In the bottom of a mint julep cup, place 10 mint leaves.

Add a splash of water and 1 T agave syrup. Muddle lightly. Fill cup halfway with crushed ice. Pour in 2 oz. mescal and stir well. Fill the rest of the way with crushed ice. Garnish with spanked mint (to release the oils while leaving the mint looking beautiful lay a spring in one flat hand. Clap the other hand on top of it once).

Drink that while you cook something delicious like soft shell crabs on a bed of arugula with roasted potatoes (see our last post), and end the meal with rhubarb-blueberry-chocolate hand tarts and everyone will end the day happy!

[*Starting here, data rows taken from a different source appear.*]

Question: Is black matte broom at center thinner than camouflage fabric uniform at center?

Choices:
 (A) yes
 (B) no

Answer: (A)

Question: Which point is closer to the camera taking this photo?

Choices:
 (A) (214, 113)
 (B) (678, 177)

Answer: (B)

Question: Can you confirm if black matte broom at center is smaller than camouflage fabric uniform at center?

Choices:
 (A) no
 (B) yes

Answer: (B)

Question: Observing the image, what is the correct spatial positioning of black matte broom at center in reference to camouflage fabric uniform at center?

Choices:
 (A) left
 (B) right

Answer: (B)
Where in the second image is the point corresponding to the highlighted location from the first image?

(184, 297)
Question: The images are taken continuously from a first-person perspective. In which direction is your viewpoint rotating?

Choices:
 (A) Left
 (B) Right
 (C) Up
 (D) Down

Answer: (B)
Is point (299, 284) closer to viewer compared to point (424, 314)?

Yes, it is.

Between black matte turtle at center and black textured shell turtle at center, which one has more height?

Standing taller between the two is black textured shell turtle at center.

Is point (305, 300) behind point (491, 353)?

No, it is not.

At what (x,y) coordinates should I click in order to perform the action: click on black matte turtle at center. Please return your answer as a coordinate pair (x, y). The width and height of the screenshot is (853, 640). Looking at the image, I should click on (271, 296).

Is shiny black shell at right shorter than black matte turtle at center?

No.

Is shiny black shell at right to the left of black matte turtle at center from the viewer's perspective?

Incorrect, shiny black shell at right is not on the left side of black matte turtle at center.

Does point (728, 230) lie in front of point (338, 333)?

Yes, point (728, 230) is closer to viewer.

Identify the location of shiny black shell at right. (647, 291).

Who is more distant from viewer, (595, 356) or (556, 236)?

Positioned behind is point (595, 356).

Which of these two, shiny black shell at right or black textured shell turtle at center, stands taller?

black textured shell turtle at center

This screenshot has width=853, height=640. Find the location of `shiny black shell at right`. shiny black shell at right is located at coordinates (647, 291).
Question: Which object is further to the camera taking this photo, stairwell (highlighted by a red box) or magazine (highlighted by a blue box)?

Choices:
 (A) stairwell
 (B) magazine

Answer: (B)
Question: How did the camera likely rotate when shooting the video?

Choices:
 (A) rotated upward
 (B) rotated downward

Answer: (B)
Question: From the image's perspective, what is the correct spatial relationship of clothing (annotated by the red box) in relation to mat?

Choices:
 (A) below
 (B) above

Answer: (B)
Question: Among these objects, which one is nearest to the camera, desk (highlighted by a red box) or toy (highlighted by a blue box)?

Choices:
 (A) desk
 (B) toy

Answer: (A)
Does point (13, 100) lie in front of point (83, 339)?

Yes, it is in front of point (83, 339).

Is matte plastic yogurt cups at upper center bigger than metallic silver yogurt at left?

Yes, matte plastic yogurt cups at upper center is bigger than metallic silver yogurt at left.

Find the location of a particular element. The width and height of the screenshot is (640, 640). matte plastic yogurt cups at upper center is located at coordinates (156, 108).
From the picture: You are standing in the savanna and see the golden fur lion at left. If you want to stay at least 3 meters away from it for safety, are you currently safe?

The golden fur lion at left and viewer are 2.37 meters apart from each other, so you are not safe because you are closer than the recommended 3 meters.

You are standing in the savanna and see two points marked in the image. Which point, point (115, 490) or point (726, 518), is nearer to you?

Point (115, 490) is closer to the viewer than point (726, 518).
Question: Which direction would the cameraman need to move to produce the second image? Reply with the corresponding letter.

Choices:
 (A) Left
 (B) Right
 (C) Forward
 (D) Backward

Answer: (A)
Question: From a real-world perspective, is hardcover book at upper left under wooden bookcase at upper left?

Rhubarb-Blueberry-Chocolate Hand Tarts with red wine sauce





2 cups frozen or fresh rhubarb (in 1” pieces)
¼ cup sugar

2 cups frozen blueberries

2 cups flour
1 cup (2 sticks) butter
1/3 cup ice-cold water

½ cup bittersweet chocolate chips

2 ¼ cups red wine
½ cup sugar

1. Make the rhubarb sauce. Put rhubarb and sugar in a small saucepan and cook over low heat for about 20 minutes, stirring frequently. It will become a thick saucey mush.

2. Meanwhile, make a pie crust. Put flour in bowl. Slice COLD butter into ¼ inch slices and put in with flour. Using two knives, cut butter into flour, crossing the knives in a scissor-like fashion until the butter is in little baby-fingernail-sized pieces. Then, blend together with hands, gathering small amounts in hands and rubbing quickly between flattened palms, touching as little as possible, until roughly blended. Add in ice-water and toss quickly with tips of fingers. Lay out a clean dish towel. Dust with flour. Dump dough into center of dish towel. Gather edges and use towel to squeeze into a ball, then set on counter, still in towel, and flatten with palm of hand. Open towel flat, dust rolling pin with flour, and roll to about 1/8-¼” thickness. Cut into 8 pieces.

3. In the center of each piece, place a dollop of rhubarb sauce, ¼ cup blueberries, and on top about 10 dark chocolate chips. fold edges of crust in and up about ½-1”, leaving the center of the tart open. Place on a lightly oiled baking pan and bake at 350 for about 40 minutes, until crust is beginning to brown and center is bubbling. Cool to room temperature before eating.

4. Meanwhile, put wine and sugar in a small saucepan. Bring to a boil, then lower heat and let cook low for about 45 minutes. Let cool. The red wine sauce will thicken as it cools. Drizzle over tarts just before serving.